In 1957 the title passed to Iain Murray, 10th Duke of Argyll, who turned Blair Castle into the major visitor attraction it has since become. On his death in 1996, a relative in South Africa, John Murray, became the 11th Duke of Atholl. He visits each year, while the day to day management of the castle and estate is in the hands of the Blair Charitable Trust.
The visitor car park is to the east of the castle, and from here you can choose to explore the gardens or visit the castle itself. Assuming you choose the latter, you cross the footbridge over the Banvie Burn and approach the castle across the large open area to its north east. The entrance hall gives you an instant "wow!" the first of a number you experience as you wander around the castle at you own pace. Two storeys high, its wood panelled walls are covered by muskets, swords and targes (shields), including some used at the Battle of Culloden in 1746.
You go on to explore three floors of much of the main part of the castle, a grand total of 30 rooms. The visitor route is easy to follow, and takes you first through the vaulted ground floor rooms added as part of the 1530 extension. You then climb the magnificent picture staircase, completed in 1756 and serving as a vertical family portrait gallery.

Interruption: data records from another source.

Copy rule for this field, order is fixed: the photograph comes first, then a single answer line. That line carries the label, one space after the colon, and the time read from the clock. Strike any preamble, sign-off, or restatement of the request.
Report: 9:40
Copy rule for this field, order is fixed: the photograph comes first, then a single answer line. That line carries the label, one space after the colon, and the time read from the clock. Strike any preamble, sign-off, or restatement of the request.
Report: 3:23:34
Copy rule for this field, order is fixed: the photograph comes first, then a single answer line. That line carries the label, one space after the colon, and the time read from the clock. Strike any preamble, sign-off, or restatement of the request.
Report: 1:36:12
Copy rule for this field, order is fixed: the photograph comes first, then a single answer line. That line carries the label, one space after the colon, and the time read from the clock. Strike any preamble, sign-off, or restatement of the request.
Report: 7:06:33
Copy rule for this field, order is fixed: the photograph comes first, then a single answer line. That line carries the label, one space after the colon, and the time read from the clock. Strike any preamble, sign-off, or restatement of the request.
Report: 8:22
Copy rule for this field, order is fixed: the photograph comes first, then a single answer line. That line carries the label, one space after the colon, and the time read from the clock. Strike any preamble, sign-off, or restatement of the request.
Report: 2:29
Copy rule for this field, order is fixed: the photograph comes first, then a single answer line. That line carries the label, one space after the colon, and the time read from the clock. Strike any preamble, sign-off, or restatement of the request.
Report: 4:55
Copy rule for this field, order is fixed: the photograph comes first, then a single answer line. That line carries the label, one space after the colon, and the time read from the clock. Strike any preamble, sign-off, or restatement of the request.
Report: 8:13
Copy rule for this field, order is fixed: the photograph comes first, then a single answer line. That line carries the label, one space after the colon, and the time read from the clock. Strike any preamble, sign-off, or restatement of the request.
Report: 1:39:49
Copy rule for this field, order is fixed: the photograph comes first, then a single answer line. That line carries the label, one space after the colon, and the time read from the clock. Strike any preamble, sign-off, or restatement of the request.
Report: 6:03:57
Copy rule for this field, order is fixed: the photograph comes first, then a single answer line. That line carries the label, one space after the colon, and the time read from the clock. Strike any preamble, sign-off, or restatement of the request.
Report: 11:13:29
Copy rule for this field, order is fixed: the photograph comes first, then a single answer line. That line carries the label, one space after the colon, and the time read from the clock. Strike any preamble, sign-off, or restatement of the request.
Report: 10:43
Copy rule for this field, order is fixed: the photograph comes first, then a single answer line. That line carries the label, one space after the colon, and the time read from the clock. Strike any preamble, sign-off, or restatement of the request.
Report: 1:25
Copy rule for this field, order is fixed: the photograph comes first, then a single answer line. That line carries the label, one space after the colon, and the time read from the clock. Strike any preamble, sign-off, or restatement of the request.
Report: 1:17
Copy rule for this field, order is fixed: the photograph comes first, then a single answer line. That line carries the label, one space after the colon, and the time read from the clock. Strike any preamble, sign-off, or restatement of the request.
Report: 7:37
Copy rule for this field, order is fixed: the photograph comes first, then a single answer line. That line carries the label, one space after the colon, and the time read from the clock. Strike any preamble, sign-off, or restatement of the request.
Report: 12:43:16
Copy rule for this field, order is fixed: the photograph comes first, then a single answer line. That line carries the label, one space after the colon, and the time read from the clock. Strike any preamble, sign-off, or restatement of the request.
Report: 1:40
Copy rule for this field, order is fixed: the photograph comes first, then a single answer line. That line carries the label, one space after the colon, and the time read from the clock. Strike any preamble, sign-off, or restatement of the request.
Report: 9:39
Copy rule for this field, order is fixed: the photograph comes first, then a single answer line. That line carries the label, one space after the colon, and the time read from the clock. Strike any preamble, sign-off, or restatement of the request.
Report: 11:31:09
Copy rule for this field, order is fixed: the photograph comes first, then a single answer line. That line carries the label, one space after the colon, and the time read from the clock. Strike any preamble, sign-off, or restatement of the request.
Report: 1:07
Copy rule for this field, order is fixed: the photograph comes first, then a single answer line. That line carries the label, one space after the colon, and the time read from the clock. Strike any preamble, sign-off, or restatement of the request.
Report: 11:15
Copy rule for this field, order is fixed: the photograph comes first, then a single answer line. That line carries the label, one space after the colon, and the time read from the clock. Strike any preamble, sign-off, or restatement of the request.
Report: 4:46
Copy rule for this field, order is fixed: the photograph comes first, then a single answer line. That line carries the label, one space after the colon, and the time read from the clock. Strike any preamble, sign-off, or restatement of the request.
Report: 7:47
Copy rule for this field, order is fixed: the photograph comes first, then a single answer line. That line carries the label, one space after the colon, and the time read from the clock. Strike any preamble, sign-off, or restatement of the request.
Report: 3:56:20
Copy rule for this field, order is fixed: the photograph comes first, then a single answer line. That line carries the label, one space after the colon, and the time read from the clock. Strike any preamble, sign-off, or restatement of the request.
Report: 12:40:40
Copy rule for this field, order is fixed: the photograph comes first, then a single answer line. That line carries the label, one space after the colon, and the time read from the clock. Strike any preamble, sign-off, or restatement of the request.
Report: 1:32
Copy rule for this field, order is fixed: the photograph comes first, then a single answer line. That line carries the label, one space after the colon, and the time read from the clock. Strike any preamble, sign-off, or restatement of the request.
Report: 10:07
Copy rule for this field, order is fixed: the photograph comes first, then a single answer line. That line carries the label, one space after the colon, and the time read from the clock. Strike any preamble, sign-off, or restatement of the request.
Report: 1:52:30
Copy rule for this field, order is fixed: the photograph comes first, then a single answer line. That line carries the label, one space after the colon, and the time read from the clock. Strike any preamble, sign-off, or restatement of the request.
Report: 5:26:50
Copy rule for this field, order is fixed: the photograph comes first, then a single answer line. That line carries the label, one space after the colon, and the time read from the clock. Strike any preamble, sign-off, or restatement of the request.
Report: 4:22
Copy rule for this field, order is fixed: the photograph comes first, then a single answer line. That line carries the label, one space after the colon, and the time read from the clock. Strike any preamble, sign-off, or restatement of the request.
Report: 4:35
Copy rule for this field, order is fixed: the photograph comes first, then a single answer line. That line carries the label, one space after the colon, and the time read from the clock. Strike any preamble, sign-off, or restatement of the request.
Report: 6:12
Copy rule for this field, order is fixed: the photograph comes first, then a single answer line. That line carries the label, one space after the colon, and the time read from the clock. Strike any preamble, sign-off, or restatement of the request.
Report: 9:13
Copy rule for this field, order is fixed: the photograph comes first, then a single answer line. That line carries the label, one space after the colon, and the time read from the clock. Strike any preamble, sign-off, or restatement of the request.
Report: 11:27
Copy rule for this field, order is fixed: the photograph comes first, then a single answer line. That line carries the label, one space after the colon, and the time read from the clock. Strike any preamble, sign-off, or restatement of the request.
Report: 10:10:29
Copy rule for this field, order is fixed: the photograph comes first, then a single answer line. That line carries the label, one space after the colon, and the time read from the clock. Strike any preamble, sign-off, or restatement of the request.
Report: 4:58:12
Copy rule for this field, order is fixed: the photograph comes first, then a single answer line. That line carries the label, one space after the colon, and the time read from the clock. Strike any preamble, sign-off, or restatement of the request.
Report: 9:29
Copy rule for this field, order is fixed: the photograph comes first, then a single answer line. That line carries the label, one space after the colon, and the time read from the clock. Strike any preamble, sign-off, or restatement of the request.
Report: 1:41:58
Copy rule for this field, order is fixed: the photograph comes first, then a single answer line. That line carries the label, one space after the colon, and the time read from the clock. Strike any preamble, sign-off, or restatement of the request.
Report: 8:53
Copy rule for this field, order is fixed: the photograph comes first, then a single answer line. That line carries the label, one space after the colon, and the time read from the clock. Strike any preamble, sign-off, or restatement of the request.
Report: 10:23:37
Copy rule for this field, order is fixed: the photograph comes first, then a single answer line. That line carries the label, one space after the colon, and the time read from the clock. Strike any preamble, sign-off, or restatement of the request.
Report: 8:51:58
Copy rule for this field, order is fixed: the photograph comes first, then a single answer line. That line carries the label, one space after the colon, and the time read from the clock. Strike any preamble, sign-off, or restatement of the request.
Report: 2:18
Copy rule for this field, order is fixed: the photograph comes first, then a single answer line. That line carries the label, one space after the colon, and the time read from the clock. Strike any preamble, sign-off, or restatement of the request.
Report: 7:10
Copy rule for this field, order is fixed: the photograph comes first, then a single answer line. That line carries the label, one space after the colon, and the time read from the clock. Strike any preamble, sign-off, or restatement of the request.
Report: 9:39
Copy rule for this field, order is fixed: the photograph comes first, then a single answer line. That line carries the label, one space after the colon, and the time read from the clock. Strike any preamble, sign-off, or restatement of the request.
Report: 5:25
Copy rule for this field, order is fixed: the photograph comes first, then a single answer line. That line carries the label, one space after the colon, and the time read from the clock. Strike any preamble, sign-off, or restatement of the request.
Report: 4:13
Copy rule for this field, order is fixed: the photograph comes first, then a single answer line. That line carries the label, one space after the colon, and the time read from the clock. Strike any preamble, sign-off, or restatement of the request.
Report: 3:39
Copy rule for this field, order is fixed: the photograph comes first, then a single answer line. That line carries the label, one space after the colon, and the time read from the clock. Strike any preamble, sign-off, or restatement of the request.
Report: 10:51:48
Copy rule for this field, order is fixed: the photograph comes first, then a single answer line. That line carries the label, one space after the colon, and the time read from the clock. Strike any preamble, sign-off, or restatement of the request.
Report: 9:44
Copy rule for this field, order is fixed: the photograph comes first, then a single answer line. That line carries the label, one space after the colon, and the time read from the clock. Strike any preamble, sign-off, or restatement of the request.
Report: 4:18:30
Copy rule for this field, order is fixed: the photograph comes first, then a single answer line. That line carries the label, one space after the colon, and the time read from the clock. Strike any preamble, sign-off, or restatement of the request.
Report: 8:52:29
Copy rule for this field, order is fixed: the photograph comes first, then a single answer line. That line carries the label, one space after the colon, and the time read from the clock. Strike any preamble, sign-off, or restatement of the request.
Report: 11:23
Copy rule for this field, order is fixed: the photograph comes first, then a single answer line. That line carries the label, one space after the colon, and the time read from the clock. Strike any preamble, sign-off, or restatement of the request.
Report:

The upper two storeys are home to a mix of grand and more intimate rooms, with the grandest being the drawing room, perhaps the purest expression of the Georgian mansion Blair Castle became in the 1740s, complete with Louis XVI chairs. Not far behind in terms of splendour is the dining room, with its incredible plasterwork by Thomas Clayton. It is hard to believe that until the 1740s this had served as the great hall of a medieval castle.
The range of bedrooms is fascinating, including the red bedroom, whose name is a simple description of the dominant colour. The blue bedroom suite is rather more subtle, with pastel shades dominating. This bedroom has an en suite bathroom, a real rarity for 1885 when it was installed.
Subtlety is not a word that springs to mind for the tapestry room. The walls are decorated with tapestries that once belonged to Charles I but were sold in Paris following his execution. The four poster bed is best described as "striking", and is decorated with ostrich feathers rising from each corner post. The tour concludes back on the ground floor, where you can marvel at the ballroom, the largest room in the castle, before passing through to the shop and the restaurant in the new visitor centre.